◆ Exercise objective: Return only the lines starting at the line that contains "0.002318077831829408 MATIC | ✔ |" and ending with the final line of the listing; include both endpoints.

◆ Supplied data:

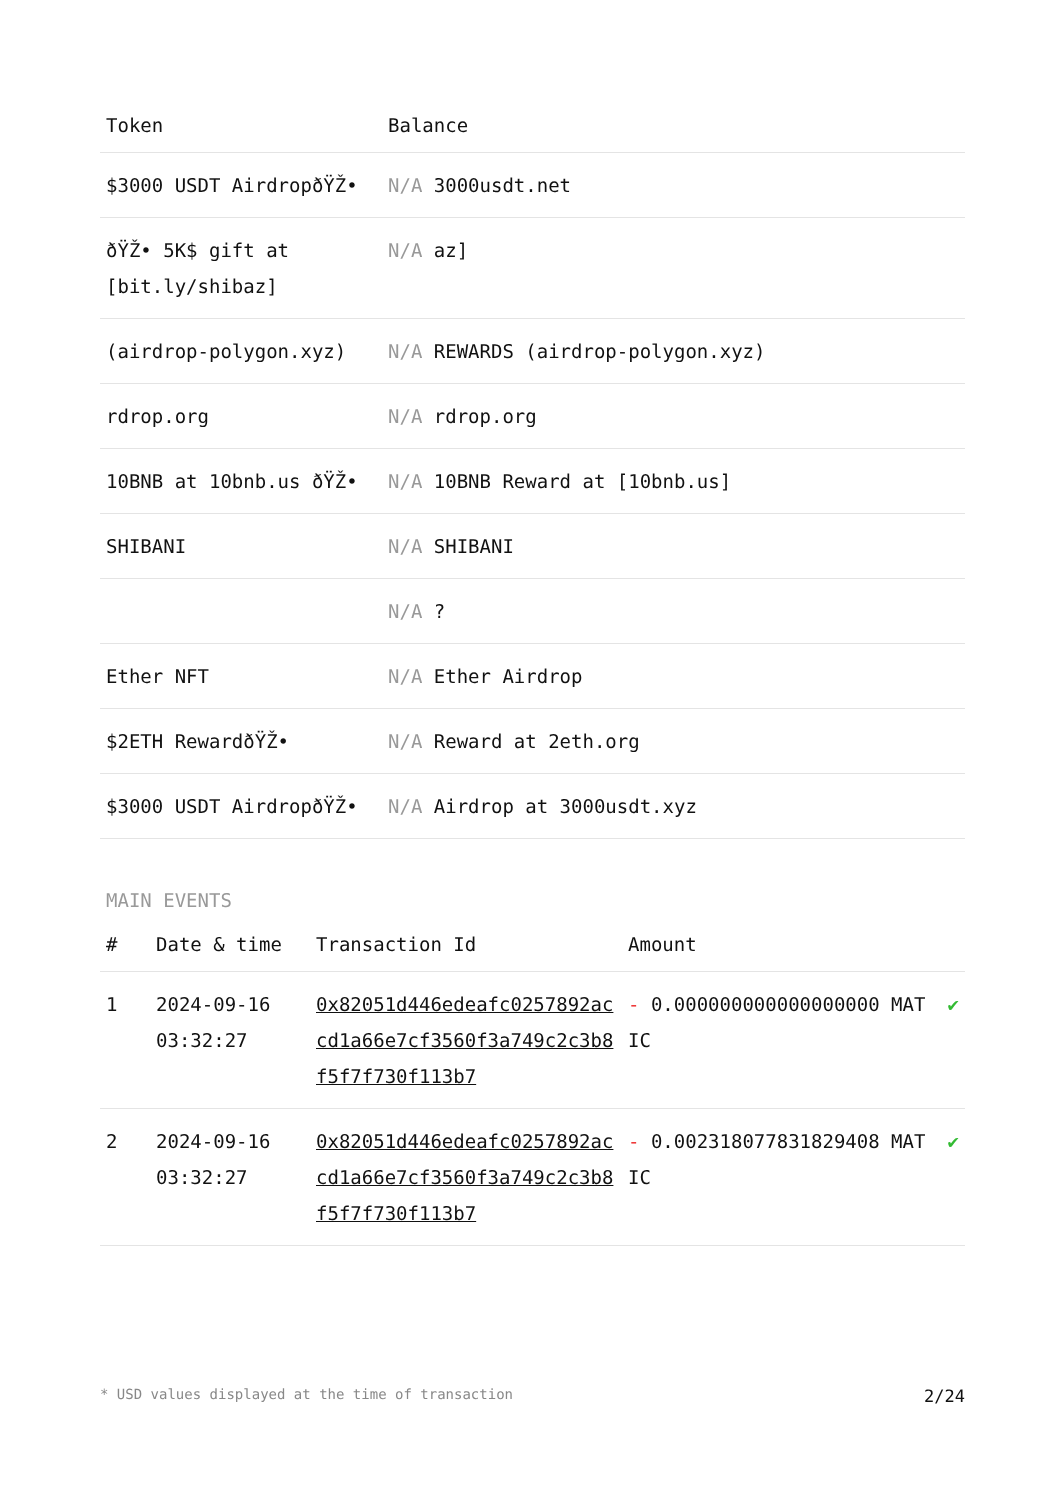| Token | Balance |
| --- | --- |
| $3000 USDT AirdropðŸŽ• | N/A 3000usdt.net |
| ðŸŽ• 5K$ gift at [bit.ly/shibaz] | N/A az] |
| (airdrop-polygon.xyz) | N/A REWARDS (airdrop-polygon.xyz) |
| rdrop.org | N/A rdrop.org |
| 10BNB at 10bnb.us ðŸŽ• | N/A 10BNB Reward at [10bnb.us] |
| SHIBANI | N/A SHIBANI |
| | N/A ? |
| Ether NFT | N/A Ether Airdrop |
| $2ETH RewardðŸŽ• | N/A Reward at 2eth.org |
| $3000 USDT AirdropðŸŽ• | N/A Airdrop at 3000usdt.xyz |
MAIN EVENTS
| # | Date & time | Transaction Id | Amount | |
| --- | --- | --- | --- | --- |
| 1 | 2024-09-16 03:32:27 | 0x82051d446edeafc0257892accd1a66e7cf3560f3a749c2c3b8f5f7f730f113b7 | - 0.000000000000000000 MATIC | ✔ |
| 2 | 2024-09-16 03:32:27 | 0x82051d446edeafc0257892accd1a66e7cf3560f3a749c2c3b8f5f7f730f113b7 | - 0.002318077831829408 MATIC | ✔ |
* USD values displayed at the time of transaction 2/24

◆ Written solution:
| 2 | 2024-09-16 03:32:27 | 0x82051d446edeafc0257892accd1a66e7cf3560f3a749c2c3b8f5f7f730f113b7 | - 0.002318077831829408 MATIC | ✔ |
* USD values displayed at the time of transaction 2/24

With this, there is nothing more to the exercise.